_AIM OF THE TASK:_
Reproduce the following data verbatim, line for line.

[Stored items]
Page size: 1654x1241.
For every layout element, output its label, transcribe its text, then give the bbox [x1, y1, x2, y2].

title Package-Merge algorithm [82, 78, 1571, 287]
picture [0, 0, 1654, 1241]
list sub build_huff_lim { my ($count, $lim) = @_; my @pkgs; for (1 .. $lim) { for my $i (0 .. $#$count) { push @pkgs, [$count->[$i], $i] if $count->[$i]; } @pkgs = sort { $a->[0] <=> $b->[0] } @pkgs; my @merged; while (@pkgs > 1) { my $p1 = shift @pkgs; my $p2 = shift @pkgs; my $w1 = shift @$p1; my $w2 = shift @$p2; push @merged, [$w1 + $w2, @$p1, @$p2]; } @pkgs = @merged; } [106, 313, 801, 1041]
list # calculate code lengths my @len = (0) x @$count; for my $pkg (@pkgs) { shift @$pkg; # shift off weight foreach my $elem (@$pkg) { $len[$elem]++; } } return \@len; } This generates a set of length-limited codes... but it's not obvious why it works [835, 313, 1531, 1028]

_WRITTEN ANSWER:_
Page size: 1654x1241.
For every layout element, output its label, transcribe its text, then give the bbox [x1, y1, x2, y2].

title Package-Merge algorithm [82, 78, 1571, 287]
picture [0, 0, 1654, 1241]
list sub build_huff_lim { my ($count, $lim) = @_; my @pkgs; for (1 .. $lim) { for my $i (0 .. $#$count) { push @pkgs, [$count->[$i], $i] if $count->[$i]; } @pkgs = sort { $a->[0] <=> $b->[0] } @pkgs; my @merged; while (@pkgs > 1) { my $p1 = shift @pkgs; my $p2 = shift @pkgs; my $w1 = shift @$p1; my $w2 = shift @$p2; push @merged, [$w1 + $w2, @$p1, @$p2]; } @pkgs = @merged; } [106, 313, 801, 1041]
list # calculate code lengths my @len = (0) x @$count; for my $pkg (@pkgs) { shift @$pkg; # shift off weight foreach my $elem (@$pkg) { $len[$elem]++; } } return \@len; } This generates a set of length-limited codes... but it's not obvious why it works [835, 313, 1531, 1028]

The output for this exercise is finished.